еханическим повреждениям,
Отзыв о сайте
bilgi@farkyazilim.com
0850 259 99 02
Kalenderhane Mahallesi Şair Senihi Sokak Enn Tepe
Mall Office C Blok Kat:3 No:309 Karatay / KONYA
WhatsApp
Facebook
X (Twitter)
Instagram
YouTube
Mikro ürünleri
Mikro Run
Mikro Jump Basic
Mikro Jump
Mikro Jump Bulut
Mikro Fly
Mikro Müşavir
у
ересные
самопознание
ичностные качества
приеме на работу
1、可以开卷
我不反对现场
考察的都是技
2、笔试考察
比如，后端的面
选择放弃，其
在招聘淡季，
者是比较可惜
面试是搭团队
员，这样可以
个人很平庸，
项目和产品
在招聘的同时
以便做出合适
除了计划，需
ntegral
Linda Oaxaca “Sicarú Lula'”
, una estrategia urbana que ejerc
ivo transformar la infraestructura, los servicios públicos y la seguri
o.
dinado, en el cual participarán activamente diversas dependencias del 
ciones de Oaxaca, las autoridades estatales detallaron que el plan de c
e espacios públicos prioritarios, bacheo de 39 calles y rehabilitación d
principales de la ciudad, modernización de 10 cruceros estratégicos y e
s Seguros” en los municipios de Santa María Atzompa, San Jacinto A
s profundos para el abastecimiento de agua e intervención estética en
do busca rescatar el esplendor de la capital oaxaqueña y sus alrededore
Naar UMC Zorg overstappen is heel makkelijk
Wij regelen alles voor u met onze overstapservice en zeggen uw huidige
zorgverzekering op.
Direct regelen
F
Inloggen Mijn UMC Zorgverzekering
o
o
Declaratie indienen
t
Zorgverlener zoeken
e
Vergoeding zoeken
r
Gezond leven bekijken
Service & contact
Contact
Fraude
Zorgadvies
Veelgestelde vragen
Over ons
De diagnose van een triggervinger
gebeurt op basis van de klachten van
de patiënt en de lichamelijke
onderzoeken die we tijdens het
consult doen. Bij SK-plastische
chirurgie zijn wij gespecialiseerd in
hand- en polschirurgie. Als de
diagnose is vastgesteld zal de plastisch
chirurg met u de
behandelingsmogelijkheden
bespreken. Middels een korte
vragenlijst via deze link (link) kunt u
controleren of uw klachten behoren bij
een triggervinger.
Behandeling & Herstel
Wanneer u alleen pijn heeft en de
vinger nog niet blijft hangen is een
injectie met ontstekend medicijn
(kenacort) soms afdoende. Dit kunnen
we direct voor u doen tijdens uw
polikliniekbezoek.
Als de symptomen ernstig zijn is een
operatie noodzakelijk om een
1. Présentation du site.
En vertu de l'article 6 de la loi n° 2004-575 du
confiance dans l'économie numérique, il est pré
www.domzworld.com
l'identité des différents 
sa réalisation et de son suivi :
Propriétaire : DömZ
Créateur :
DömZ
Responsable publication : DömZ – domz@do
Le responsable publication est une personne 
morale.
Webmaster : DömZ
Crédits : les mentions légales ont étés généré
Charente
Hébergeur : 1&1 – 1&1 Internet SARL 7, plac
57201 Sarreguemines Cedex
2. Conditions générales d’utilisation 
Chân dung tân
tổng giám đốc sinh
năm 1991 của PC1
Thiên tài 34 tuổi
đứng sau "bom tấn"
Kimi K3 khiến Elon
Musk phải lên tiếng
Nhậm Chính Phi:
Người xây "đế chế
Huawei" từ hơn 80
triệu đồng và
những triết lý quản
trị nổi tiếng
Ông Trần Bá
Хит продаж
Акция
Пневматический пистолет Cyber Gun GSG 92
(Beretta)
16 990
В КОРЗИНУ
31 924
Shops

» **Activity**: Write out exactly, please, the lines beginning at the start of the material and ending with the line that holds "een triggervinger.", both included.

» **Response to the task**:
еханическим повреждениям,
Отзыв о сайте
bilgi@farkyazilim.com
0850 259 99 02
Kalenderhane Mahallesi Şair Senihi Sokak Enn Tepe
Mall Office C Blok Kat:3 No:309 Karatay / KONYA
WhatsApp
Facebook
X (Twitter)
Instagram
YouTube
Mikro ürünleri
Mikro Run
Mikro Jump Basic
Mikro Jump
Mikro Jump Bulut
Mikro Fly
Mikro Müşavir
у
ересные
самопознание
ичностные качества
приеме на работу
1、可以开卷
我不反对现场
考察的都是技
2、笔试考察
比如，后端的面
选择放弃，其
在招聘淡季，
者是比较可惜
面试是搭团队
员，这样可以
个人很平庸，
项目和产品
在招聘的同时
以便做出合适
除了计划，需
ntegral
Linda Oaxaca “Sicarú Lula'”
, una estrategia urbana que ejerc
ivo transformar la infraestructura, los servicios públicos y la seguri
o.
dinado, en el cual participarán activamente diversas dependencias del 
ciones de Oaxaca, las autoridades estatales detallaron que el plan de c
e espacios públicos prioritarios, bacheo de 39 calles y rehabilitación d
principales de la ciudad, modernización de 10 cruceros estratégicos y e
s Seguros” en los municipios de Santa María Atzompa, San Jacinto A
s profundos para el abastecimiento de agua e intervención estética en
do busca rescatar el esplendor de la capital oaxaqueña y sus alrededore
Naar UMC Zorg overstappen is heel makkelijk
Wij regelen alles voor u met onze overstapservice en zeggen uw huidige
zorgverzekering op.
Direct regelen
F
Inloggen Mijn UMC Zorgverzekering
o
o
Declaratie indienen
t
Zorgverlener zoeken
e
Vergoeding zoeken
r
Gezond leven bekijken
Service & contact
Contact
Fraude
Zorgadvies
Veelgestelde vragen
Over ons
De diagnose van een triggervinger
gebeurt op basis van de klachten van
de patiënt en de lichamelijke
onderzoeken die we tijdens het
consult doen. Bij SK-plastische
chirurgie zijn wij gespecialiseerd in
hand- en polschirurgie. Als de
diagnose is vastgesteld zal de plastisch
chirurg met u de
behandelingsmogelijkheden
bespreken. Middels een korte
vragenlijst via deze link (link) kunt u
controleren of uw klachten behoren bij
een triggervinger.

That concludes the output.